Market risk is measured in accordance with applicable regulations, Garanti Bank’s policies and procedures, employing internationally accepted methodologies that are aligned with the Bank’s structure, and they are evaluated within a continuously improving structure. Market risk is managed by measuring and limiting risk in accordance with international standards, allocating sufficient capital and minimizing risk through hedging transactions.

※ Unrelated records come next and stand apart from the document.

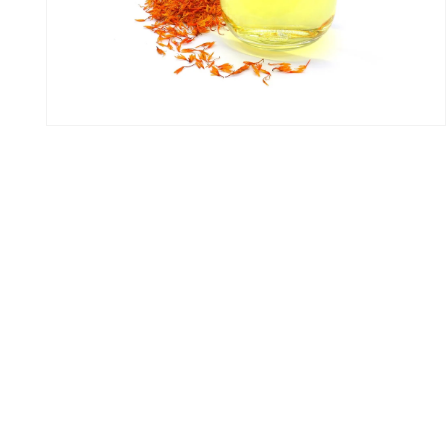
ア
(1)
を
開
く
モ
ー
ダ
ル
で
メ
デ
ィ
ア
(2)
を
開
く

Market risk is defined as the risk Garanti Bank faces due to fluctuations in market prices in relation to the positions it maintains on or off its balance sheet for trading purposes, and is calculated daily using the Value-at-Risk (VaR) model. VaR is a measure of the maximum expected loss in the market value of a portfolio of a certain maturity as a result of market price fluctuations, at a specified probability within a certain confidence interval. VaR is calculated using historical simulation method and two-year historical data at 99% confidence interval. Regular backtesting is conducted to measure the reliability of the VaR model. The model is validated on an annual basis. Market Risk is managed through capital, VaR and stop/loss limits approved by the Board of Directors. Limit levels are determined according to annual profit/loss targets. The limits set are monitored and reported daily by the Market and Structural Risk Department. In order to identify the risks that might arise from major market volatilities, regular stress tests and scenario analyses are conducted using the VaR model.